### YOUR ASSIGNMENT
Reproduce the data verbatim, starting at the line that contains "13 ОКТЯБРЯ 2025 14:33" and continuing through the last line of the data, with both of those lines included.
[[ EXERCISE INPUTS open ]]
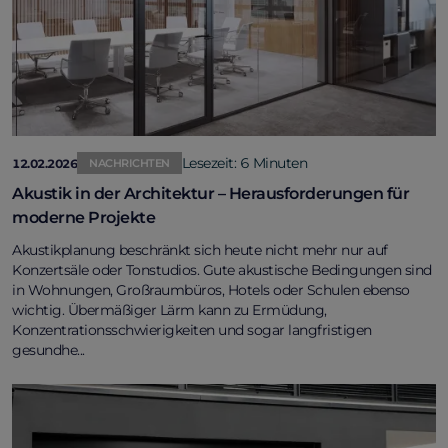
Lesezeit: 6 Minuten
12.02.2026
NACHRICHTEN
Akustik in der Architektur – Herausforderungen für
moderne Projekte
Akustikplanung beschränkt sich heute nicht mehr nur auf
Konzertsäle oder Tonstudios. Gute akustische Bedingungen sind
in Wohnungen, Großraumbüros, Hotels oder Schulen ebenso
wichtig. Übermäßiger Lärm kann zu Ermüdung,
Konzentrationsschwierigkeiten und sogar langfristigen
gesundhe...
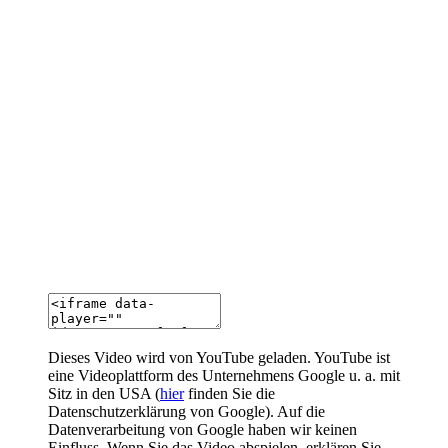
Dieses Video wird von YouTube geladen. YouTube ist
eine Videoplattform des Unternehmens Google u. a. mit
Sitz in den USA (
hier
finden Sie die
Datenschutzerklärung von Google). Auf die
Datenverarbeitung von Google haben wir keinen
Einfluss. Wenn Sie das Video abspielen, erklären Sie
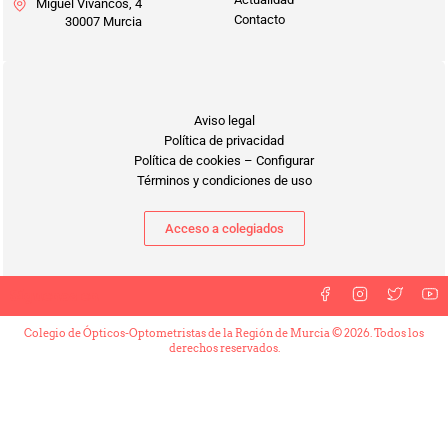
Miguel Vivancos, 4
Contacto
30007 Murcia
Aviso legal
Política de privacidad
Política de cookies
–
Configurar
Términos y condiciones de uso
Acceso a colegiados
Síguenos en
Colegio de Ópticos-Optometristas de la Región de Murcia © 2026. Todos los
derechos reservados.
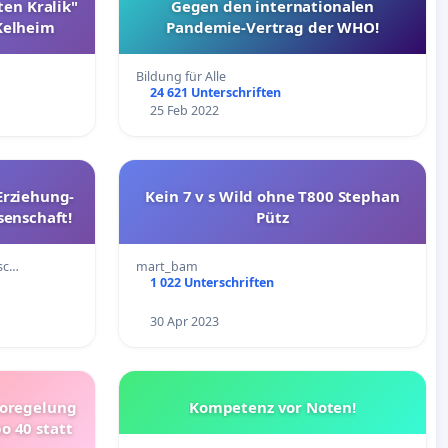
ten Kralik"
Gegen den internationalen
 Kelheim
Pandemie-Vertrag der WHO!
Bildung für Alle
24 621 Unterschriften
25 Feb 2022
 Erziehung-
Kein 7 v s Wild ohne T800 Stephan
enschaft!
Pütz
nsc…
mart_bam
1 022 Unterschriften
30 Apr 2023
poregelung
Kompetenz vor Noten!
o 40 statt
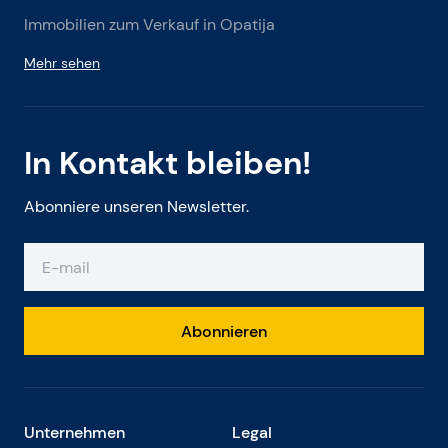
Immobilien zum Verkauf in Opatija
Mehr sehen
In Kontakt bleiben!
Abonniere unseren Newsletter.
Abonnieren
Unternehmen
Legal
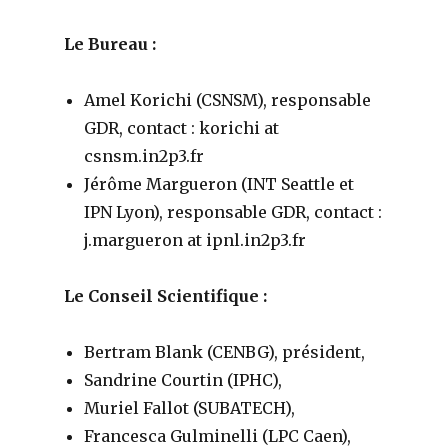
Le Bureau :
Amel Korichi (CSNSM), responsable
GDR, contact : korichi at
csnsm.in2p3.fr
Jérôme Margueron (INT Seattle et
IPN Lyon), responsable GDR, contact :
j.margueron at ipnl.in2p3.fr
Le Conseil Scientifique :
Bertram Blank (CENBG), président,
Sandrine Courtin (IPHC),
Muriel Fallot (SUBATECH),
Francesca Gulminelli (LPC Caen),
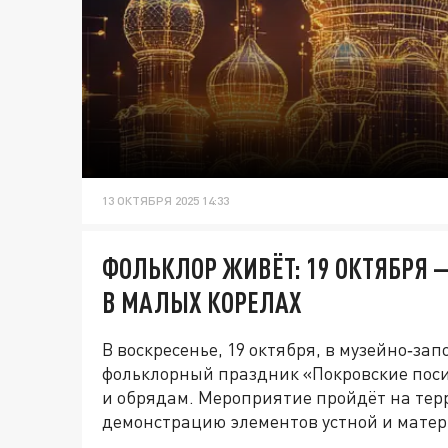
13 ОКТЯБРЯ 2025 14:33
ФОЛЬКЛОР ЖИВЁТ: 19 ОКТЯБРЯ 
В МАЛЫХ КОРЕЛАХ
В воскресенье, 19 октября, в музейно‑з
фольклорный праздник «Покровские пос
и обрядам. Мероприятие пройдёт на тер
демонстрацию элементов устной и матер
[[ EXERCISE INPUTS closed ]]
### EXPECTED OUTPUT
13 ОКТЯБРЯ 2025 14:33
ФОЛЬКЛОР ЖИВЁТ: 19 ОКТЯБРЯ 
В МАЛЫХ КОРЕЛАХ
В воскресенье, 19 октября, в музейно‑з
фольклорный праздник «Покровские пос
и обрядам. Мероприятие пройдёт на тер
демонстрацию элементов устной и матер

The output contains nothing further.